Quiet Quitting awalnya memang adalah suatu filosofi tentang tindakan bekerja yang seperlunya sesuai jobdesc. Tidak melebihi kompensasi dan aspresiasi atasan atau perusahaan di mana seorang bekerja.
Filosofi ini diangkat kembali dan menjadi suatu tren yang hangat untuk dibahas dan bahkan diterapkan oleh para pekerja.
Dan belakangan ini artinya menjadi berubah. Artinya menjadi "Diam-diam untuk berhenti atau berencana untuk berhenti dari pekerjaan yang sekarang digeluti". Tentu ini sah dan wajar saja.

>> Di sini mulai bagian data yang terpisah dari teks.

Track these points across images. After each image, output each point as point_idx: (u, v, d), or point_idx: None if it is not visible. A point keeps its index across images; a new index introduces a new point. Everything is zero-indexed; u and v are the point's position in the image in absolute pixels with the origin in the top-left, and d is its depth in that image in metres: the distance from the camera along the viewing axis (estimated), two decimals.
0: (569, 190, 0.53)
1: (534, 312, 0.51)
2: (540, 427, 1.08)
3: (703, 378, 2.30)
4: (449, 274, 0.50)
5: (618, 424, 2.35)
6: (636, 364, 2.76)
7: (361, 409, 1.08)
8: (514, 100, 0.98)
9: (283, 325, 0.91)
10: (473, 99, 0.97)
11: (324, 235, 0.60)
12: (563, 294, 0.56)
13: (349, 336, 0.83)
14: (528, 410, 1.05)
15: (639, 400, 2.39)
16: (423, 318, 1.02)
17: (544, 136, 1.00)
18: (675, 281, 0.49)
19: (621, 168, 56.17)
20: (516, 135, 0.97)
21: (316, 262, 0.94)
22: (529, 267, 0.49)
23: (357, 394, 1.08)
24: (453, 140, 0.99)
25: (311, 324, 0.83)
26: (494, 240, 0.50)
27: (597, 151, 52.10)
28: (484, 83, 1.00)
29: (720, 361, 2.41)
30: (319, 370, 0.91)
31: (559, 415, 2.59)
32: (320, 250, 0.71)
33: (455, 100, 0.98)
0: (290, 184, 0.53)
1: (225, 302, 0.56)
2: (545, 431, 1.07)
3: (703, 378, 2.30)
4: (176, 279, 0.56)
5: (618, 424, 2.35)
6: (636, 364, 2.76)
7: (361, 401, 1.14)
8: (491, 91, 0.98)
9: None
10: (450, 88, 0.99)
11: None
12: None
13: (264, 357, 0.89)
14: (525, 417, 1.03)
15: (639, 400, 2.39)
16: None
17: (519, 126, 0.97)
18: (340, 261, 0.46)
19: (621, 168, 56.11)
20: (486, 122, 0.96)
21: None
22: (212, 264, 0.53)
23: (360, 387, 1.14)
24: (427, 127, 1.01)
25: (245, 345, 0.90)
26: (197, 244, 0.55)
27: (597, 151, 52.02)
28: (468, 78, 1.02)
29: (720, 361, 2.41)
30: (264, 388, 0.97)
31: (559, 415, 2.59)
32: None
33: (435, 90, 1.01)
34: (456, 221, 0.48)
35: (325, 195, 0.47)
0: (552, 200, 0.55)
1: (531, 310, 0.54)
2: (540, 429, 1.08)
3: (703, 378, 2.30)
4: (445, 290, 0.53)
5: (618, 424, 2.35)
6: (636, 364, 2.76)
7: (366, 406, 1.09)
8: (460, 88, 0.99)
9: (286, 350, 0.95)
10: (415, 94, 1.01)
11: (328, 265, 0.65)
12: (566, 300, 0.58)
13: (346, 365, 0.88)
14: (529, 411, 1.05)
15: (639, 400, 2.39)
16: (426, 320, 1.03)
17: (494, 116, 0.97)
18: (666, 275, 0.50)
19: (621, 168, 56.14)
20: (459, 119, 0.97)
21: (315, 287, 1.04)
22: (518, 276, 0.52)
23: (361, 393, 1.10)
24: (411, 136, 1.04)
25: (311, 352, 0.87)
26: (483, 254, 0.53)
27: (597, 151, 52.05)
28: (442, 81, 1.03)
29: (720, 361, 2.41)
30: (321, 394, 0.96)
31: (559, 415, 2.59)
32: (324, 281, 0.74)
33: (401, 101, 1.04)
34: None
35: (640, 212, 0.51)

Quiet Quitting (dalam makna yang sesungguhnya) sebenarnya memiliki banyak kelebihan dan manfaatnya. Apalagi jika kita bekerja di perusahaan yang besar. Di mana sistem manajemen dan pola kerja sudah terbentuk dan terstruktur dengan rapi dan baik.
Penulis memiliki pengalaman tersendiri sewaktu bekerja di perusahaan yang seperti itu. Penulis bekerja sesuai dengan posisi, jobdesc dan waktu yang sudah ditentukan.
Pada saat pertama kali penulis mulai kerja di sana beberapa bulan, penulis suka membantu rekan kerja dari departemen yang berbeda. Penulis membantu mereka setelah tugasnya selesai.
Ini adalah inisiatif dari penulis sendiri untuk membantu. Beberapa kali penulis bekerja lewat waktu yang telah ditentukan karena membantu rekan kerja. Seharusnya penulis sudah clock out jam enam pagi tepat tapi karena membantu rekan, maka clock out menjadi ekstra setengah jam.
Apakah saya melakukan hal yang baik dan benar saat itu? Tentu saja itu baik tetapi belum tentu benar di mata atasan atau perusahaan tersebut.
Jika waktu ekstra saya dihitung, maka saya seharusnya mendapatkan gaji melebihi standar tetapi penulis hanya mendapatkan gaji yang sesuai dengan waktu yang sudah disepakati di awal interviu kerja.